*EXCERTO SELECIONADO*:
^^^^
Amiúde nos interrogamos, por exemplo, com as equipas de arranjo em postes elétricos ou de telefone: vêm três ou quatro, um sobe ao poste, os outros ficam em baixo a ver se tudo corre bem.
Admirei-me, há anos, quando vi chegar a equipa de um canal de televisão que vinha gravar imagens para o indicativo de uma série. Uma caterva! Um era o motorista, outro pegava nos cabos, dois eram os câmaras, eu dava opiniões, a realizadora da série dava ordens, um outro segurava nos holofotes... Compreendi, então, ao vivo, o que significa o bem longo rol de pessoas que compõem a equipa duma gravação, por mais singela que seja.
O mundo das competências e da especialização cada vez mais importante e necessária e compreensível.
Sabe-se, por outro lado, quanto importa, hoje, passar por diferentes estádios, a fim de ganhar múltiplas competências. A constante rotatividade de pessoas de um serviço para outro numa instituição (agora, ficas de rececionista, amanhã dás apoio a consultas, depois de amanhã atendes na secretaria…) constitui norma geral, que já não causa perplexidades.
Aplicada, porém, às competências de entidades, essas regras mudam de figura e causam-nos mais estranheza, porventura, do que ao vizinho que vira os abre e tapa buracos, na medida em que (e a imagem, nesta Primavera de 2022, poderá ser bem pertinente!) insistentemente se proclama «Em tempo de guerra não se limpam armas!», que é como quem diz, usando outro aforisma, «para grandes males grandes remédios».
^^^^
*SECÇÃO DE DADOS*:

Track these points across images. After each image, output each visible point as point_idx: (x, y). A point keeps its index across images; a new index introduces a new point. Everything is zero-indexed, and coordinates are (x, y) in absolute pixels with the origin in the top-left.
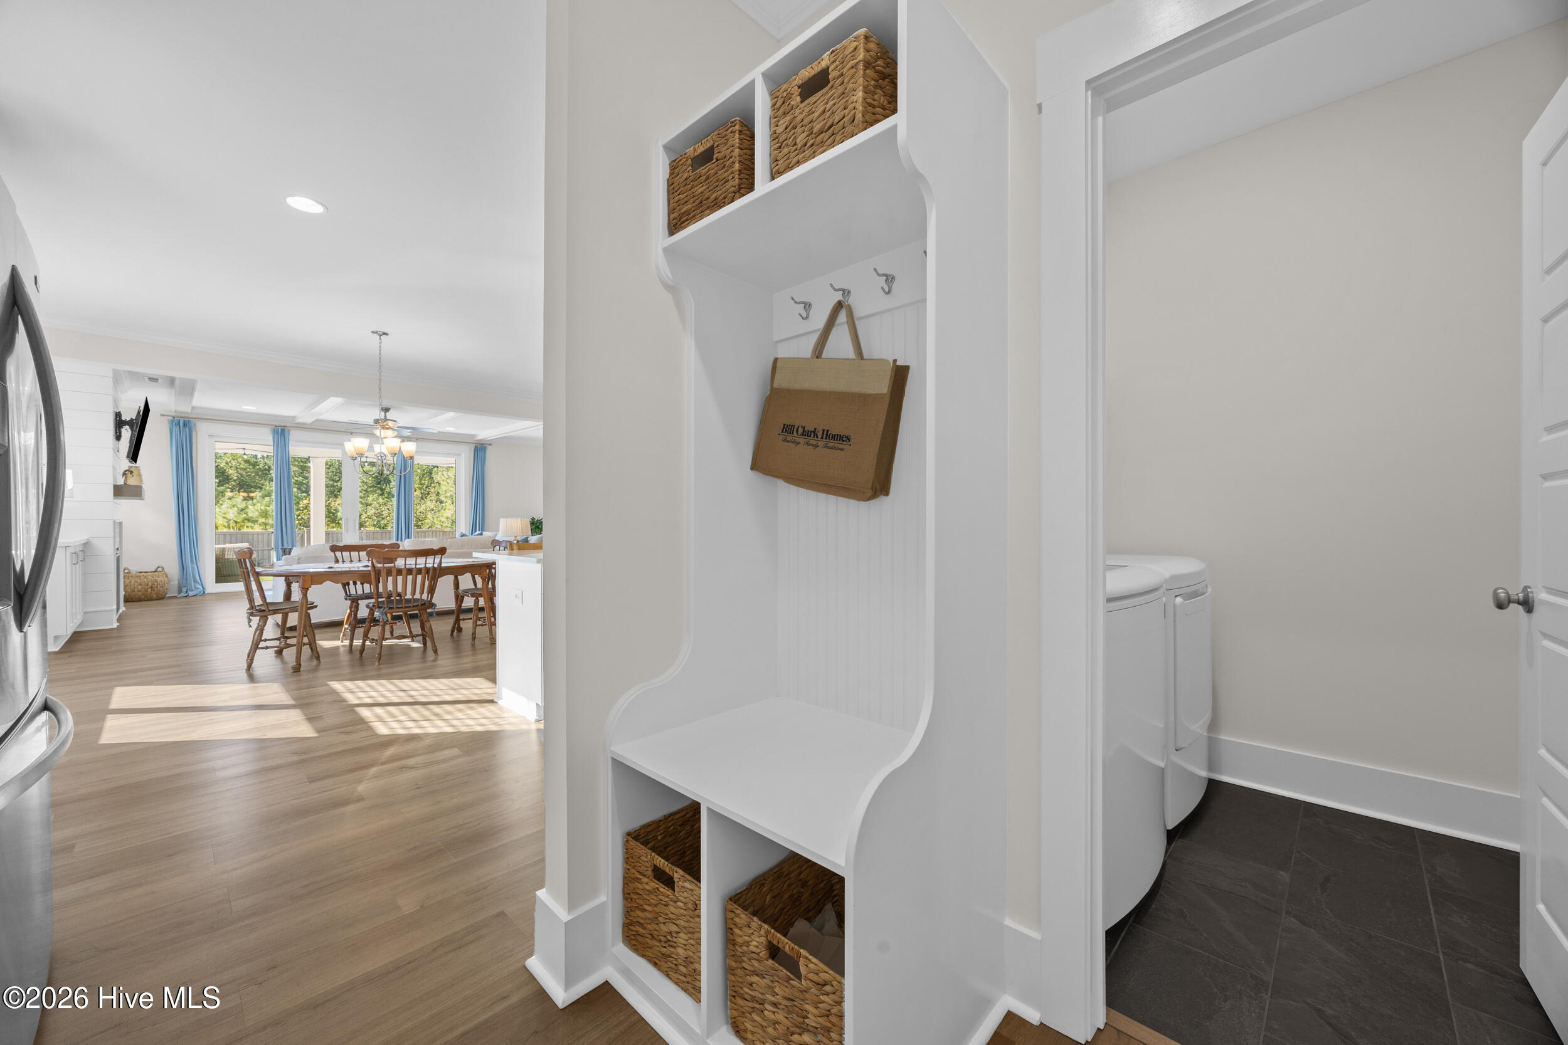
^^^^
*O QUE SE PEDE*: Transcreva na íntegra, sem alterar uma única palavra, o texto sobre equipas e competências. As linhas não têm qualquer papel neste trabalho.

*RESOLUÇÃO DA TAREFA*:
Amiúde nos interrogamos, por exemplo, com as equipas de arranjo em postes elétricos ou de telefone: vêm três ou quatro, um sobe ao poste, os outros ficam em baixo a ver se tudo corre bem.
Admirei-me, há anos, quando vi chegar a equipa de um canal de televisão que vinha gravar imagens para o indicativo de uma série. Uma caterva! Um era o motorista, outro pegava nos cabos, dois eram os câmaras, eu dava opiniões, a realizadora da série dava ordens, um outro segurava nos holofotes... Compreendi, então, ao vivo, o que significa o bem longo rol de pessoas que compõem a equipa duma gravação, por mais singela que seja.
O mundo das competências e da especialização cada vez mais importante e necessária e compreensível.
Sabe-se, por outro lado, quanto importa, hoje, passar por diferentes estádios, a fim de ganhar múltiplas competências. A constante rotatividade de pessoas de um serviço para outro numa instituição (agora, ficas de rececionista, amanhã dás apoio a consultas, depois de amanhã atendes na secretaria…) constitui norma geral, que já não causa perplexidades.
Aplicada, porém, às competências de entidades, essas regras mudam de figura e causam-nos mais estranheza, porventura, do que ao vizinho que vira os abre e tapa buracos, na medida em que (e a imagem, nesta Primavera de 2022, poderá ser bem pertinente!) insistentemente se proclama «Em tempo de guerra não se limpam armas!», que é como quem diz, usando outro aforisma, «para grandes males grandes remédios».